• **Exercise instructions**:
Copy word for word, please, the lines of the entries below running from the one containing "root of tail: (121, 276)" to the one containing "nose: (581, 311)", both ends included.

• **Stored entries**:
•••
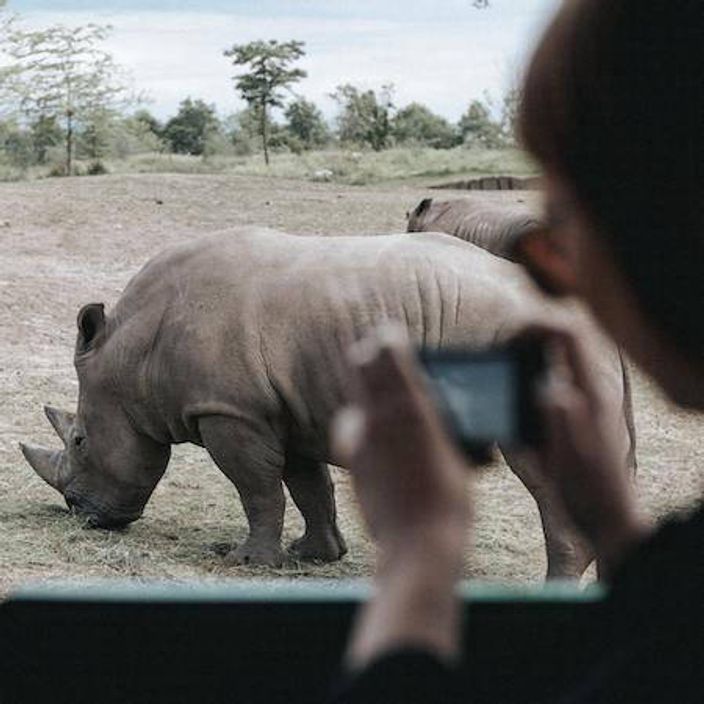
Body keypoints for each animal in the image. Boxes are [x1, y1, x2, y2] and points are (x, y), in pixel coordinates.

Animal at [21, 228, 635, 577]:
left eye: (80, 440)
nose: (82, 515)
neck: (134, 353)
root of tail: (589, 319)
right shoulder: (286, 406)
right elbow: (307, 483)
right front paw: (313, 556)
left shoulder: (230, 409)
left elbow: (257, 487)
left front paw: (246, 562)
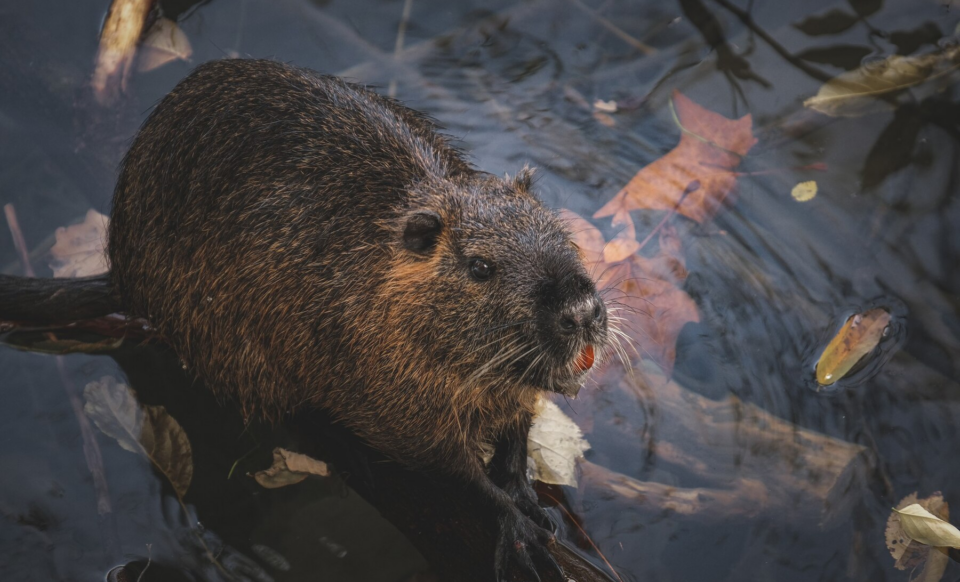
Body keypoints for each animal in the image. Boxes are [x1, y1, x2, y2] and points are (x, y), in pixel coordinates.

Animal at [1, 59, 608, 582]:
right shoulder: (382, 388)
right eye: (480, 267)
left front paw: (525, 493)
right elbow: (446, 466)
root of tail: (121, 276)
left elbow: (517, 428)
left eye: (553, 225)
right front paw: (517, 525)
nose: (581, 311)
•••
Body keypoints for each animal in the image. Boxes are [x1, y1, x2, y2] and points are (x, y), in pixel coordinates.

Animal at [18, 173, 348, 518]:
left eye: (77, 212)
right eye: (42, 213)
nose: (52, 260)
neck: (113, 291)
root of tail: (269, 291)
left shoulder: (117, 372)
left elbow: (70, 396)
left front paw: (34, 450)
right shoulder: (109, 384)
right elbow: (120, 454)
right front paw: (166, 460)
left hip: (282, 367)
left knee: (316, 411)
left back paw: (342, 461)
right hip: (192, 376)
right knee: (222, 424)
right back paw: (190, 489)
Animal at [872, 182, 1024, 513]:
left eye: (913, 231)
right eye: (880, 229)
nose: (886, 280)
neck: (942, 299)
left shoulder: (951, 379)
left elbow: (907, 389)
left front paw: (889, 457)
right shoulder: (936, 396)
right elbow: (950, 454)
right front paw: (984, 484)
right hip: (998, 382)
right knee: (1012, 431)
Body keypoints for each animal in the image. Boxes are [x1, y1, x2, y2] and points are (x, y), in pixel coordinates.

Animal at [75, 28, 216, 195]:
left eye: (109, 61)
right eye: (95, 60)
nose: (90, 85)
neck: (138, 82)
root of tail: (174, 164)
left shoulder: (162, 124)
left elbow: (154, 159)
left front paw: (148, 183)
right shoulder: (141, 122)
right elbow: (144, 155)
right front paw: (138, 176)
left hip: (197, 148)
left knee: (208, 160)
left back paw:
•••
• **Response**:
root of tail: (121, 276)
left elbow: (517, 428)
left eye: (553, 225)
right front paw: (517, 525)
nose: (581, 311)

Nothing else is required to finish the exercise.